By the time we left Ebeju, the boat was full to overflowing with fifty enormous crabs, forty lobsters, five giant clams, a hundred small clams, dozens of fish, scores of coconut seedlings, assorted gear, and five cramped passengers. Everywhere there was something you didn't want to put your feet on: a live crab, a heap of clam innards, a half-eaten fish, your friend's head, or a pool of fish blood and lobster entrails.

We passed Ruot, the only island on Ujae Atoll that I never set foot on. I was glad for this. I wanted one place to remain unknown—not just one unvisited island in Ujae Atoll, but one uncharted region of the world. I had always had the desperate sense that the unmapped was a species nearing extinction, that exploration killed the very mystery that inspired it. I had thought that solving the mystery was what sustained me, but now I realized that it was the mystery itself that had done so. I fantasized about establishing a “mystery reserve”: an international park for the unknown, protected not just from development but from exploration, too. It would sit there, distant and unknowable, and we would dream about it.

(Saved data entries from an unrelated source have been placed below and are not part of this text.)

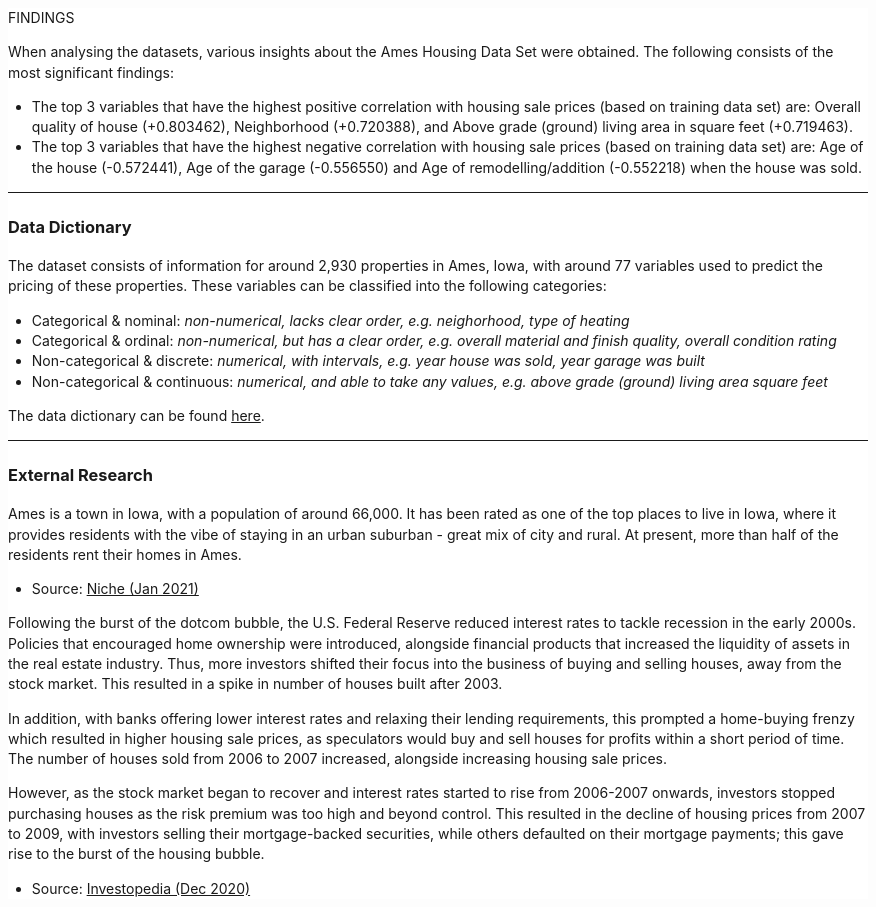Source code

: 
FINDINGS

When analysing the datasets, various insights about the Ames Housing Data Set were obtained. The following consists of the most significant findings:
* The top 3 variables that have the highest positive correlation with housing sale prices (based on training data set) are: Overall quality of house (+0.803462), Neighborhood (+0.720388), and Above grade (ground) living area in square feet (+0.719463). 
* The top 3 variables that have the highest negative correlation with housing sale prices (based on training data set) are: Age of the house (-0.572441), Age of the garage (-0.556550) and Age of remodelling/addition (-0.552218) when the house was sold. 


---

### Data Dictionary

The dataset consists of information for around 2,930 properties in Ames, Iowa, with around 77 variables used to predict the pricing of these properties. These variables can be classified into the following categories: 
- Categorical & nominal: *non-numerical, lacks clear order, e.g. neighorhood, type of heating*
- Categorical & ordinal: *non-numerical, but has a clear order, e.g. overall material and finish quality, overall condition rating*
- Non-categorical & discrete: *numerical, with intervals, e.g. year house was sold, year garage was built*
- Non-categorical & continuous: *numerical, and able to take any values, e.g. above grade (ground) living area square feet*

The data dictionary can be found [here](http://jse.amstat.org/v19n3/decock/DataDocumentation.txt).


---

### External Research

Ames is a town in Iowa, with a population of around 66,000.  It has been rated as one of the top places to live in Iowa, where it provides residents with the vibe of staying in an urban suburban - great mix of city and rural. At present, more than half of the residents rent their homes in Ames.
* Source: [Niche (Jan 2021)](https://www.niche.com/places-to-live/ames-story-ia/)

Following the burst of the dotcom bubble, the U.S. Federal Reserve reduced interest rates to tackle recession in the early 2000s. Policies that encouraged home ownership were introduced, alongside financial products that increased the liquidity of assets in the real estate industry. Thus, more investors shifted their focus into the business of buying and selling houses, away from the stock market. This resulted in a spike in number of houses built after 2003. 

In addition, with banks offering lower interest rates and relaxing their lending requirements, this prompted a home-buying frenzy which resulted in higher housing sale prices, as speculators would buy and sell houses for profits within a short period of time. The number of houses sold from 2006 to 2007 increased, alongside increasing housing sale prices. 

However, as the stock market began to recover and interest rates started to rise from 2006-2007 onwards, investors stopped purchasing houses as the risk premium was too high and beyond control. This resulted in the decline of housing prices from 2007 to 2009, with investors selling their mortgage-backed securities, while others defaulted on their mortgage payments; this gave rise to the burst of the housing bubble. 
* Source: [Investopedia (Dec 2020)](https://www.investopedia.com/terms/h/housing_bubble.asp)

It had been a glorious day. Islands and water had taken turns framing each other. Of all the myths of tropical paradise I had been deconstructing in my mind since arriving on Ujae, the cliché of beauty was not one of them. No color enhancement had been applied to the photographs I had seen. Everything really did burn that brightly. In the tropics, all of nature's Technicolor tricks converged: colorful animals, lush plant life, clear water, vivid sunsets, blinding
daylight. I couldn't help but wonder, riding back from the splendor of those islands, whether there was some reason why this part of the world had been made so violently gorgeous.

Then the engine broke.

I learned a new word that day:
pelok
, to drift aimlessly. That was what the boat was now doing, five miles from Ujae Island, as Fredlee labored in vain to restart the engine. Then I remembered the CB radio that my wise friends had brought with them for just such a situation. I suddenly found that I no longer resented that bit of encroaching Western technology. But for a moment, I let myself wonder what they would have done without it. Perhaps they would have fashioned makeshift paddles and rowed to the shallow reef, then pushed the boat back to Ujae. Perhaps they would have reached the shipwrecked Japanese fishing boat, cooked dinner, called it a night, and waited until morning for a rescue party. Perhaps they would have rigged a sail out of their jackets and let the wind take us home. They could probably have swum back to Ujae, if need be. After seeing these men slip so easily into their old hunter-gatherer selves, so effortlessly inhabiting the wilderness of Ujae's remote islets, I had complete confidence that they would have resolved the situation—calmly, skillfully, even cheerfully.

Fredlee called the CB radio's twin on Ujae. Half an hour later, Ujae's other motorboat appeared in the distance with the minister at the controls. He shifted easily from his everyday ecclesiastic duties to this impromptu rescue mission. His job was salvation, after all, and as usual the service was performed with a smile.